Brezilyalı yeteneklerin pek çoğunun izlediği rota onun da kaderinde çiziliydi. Kabuğundan çıktığında kendini arıyorken bulduğu yer Portekiz topraklarından başkası değildi. Real SC’yle geçirdiği ilk sezonu Portekiz’e gözleri diktirtecek cinstendi. 20 gol ve beş asistle biten sezonun sonu Vinicius’un kaderine bu sefer çizmenin güneyine bir bilet daha kesti, yeni durak ona 4 milyon euro bonservis ödeyen Napoli’ydi.
Napoli alır almaz Rio Ave’ye kiraladı, çünkü Portekiz gelişimine yatırım yaptıkları sambacının konfor alanıydı. Ardından kabuğundan sıyrılması için altı aylığına Monaco’ya gönderdi. Monte Carlo’nun zenginliği genç Brezilyalının değerini de olumlu etkiledi.

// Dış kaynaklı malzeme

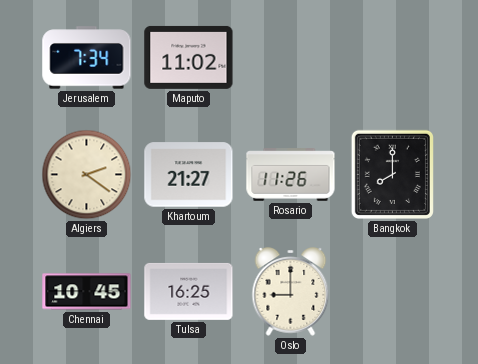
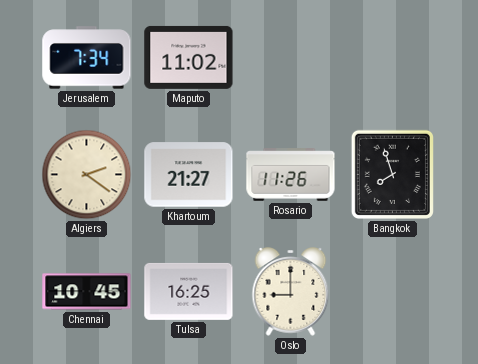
Bangkok: 8:00 -> 7:57
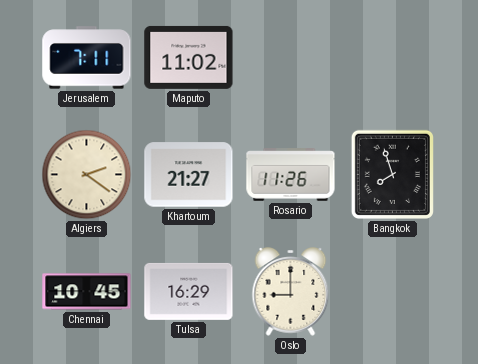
Jerusalem: 7:34 -> 7:11
Tulsa: 16:25 -> 16:29
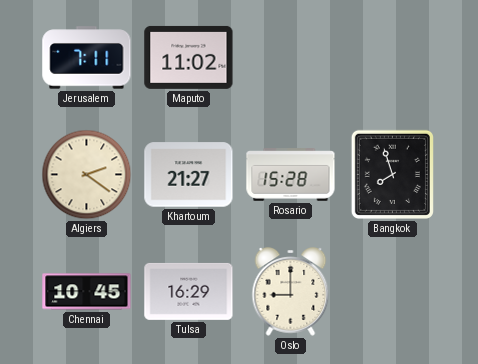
Rosario: 11:26 -> 15:28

Napoli’ye kiradan geri dönen oyuncuya Benfica 17 milyon Euro verdi. Napoli’nin formasını yeşil sahada hiç giymeyen sambacı Maradona’nın kulübüne bir senede 13 milyon euro kâr getirdi. Benfica’da geçen ilk sezonunda 22 gol atıp yedi tane de gol pası verdi. Artık bu yetenek Kıta Avrupası’na sığamaz haldeydi. Ada kulüpleri onu gözüne kestirdi, Vinicius’un bindiği gemi yelkenlerine rüzgarı bu sefer Britanya adasına yolculuk için doldurdu.
Tottenham onu 43 milyon euro satın alma opsiyonuyla kiraladı, Vinicius artık büyük ligin oyuncusuydu. Spurs’te 10 gol ve üç asistle oynadı fakat Harry Kane’in olduğu yerde santrfor olarak barınmak zordu, o da bunu yapamadı. Tam yeniden Benfica’ya dönüyor derken bu sefer de kader onu Hollanda’ya götürdü, Fenomen Ronaldo’nun adını dünyaya tanıttığı kulüpte onun mevkisine gelip 9 numaralı formasını giyen bir başka Brezilyalıydı. İşte bu genç yaşında yokluktan gelme bir çocuk olarak sayısız ülke gezen, her şeyi gören Vinicius bu baskıyı kaldıramadı. PSV’de geçen günleri ne kulüpten ne de taraftardan geçer not alamadı.
2022’de artık bir yere bağlanmalıydı, kariyeri kirada Avrupa’yı gezmekle geçen Vinicius’a birileri kapısını açıp kalıcı bir yer olmalıydı. Bu adres yine İngiltere’den geldi, Fulham sambacıyı bonservisiyle kadrosuna kattı. Fulham formasıyla ilk sezonda beş gol attı, mevcut sezonun da ilk yarısında üç gol kaydetti. PSV sonrası düşen kariyerini Fulham da toplayamadı, böyle olunca kiralık gezme dönemi yeniden başladı, Bu sefer rota İstanbul’du, Galatasaray Vinicius’a kapılarını açan yeni takım oldu. Sambacı’da Türkiye’yi gezi rotasına ekleyip 10 yıllık kariyerindeki yedinci ülke olarak bir köşeye not etti.
Parçalı formayla ilk maçına Türkiye Kupası’nda Bandırmaspor’a karşı sahne alan Vinicius Cim-bom’a golle merhaba dedi. Pivot santrfor özellikleriyle öne çıkıp sırtı dönük oynama becerisini sahaya yansıtan Brezilyalı için Türkiye ve Galatasaray yolculukta durup iki çay içilen bir dinlenme tesisi mi, yoksa uzun süre kalınıp ev gibi görülen bir nokta mı olacak, bunu zaman gösterecek.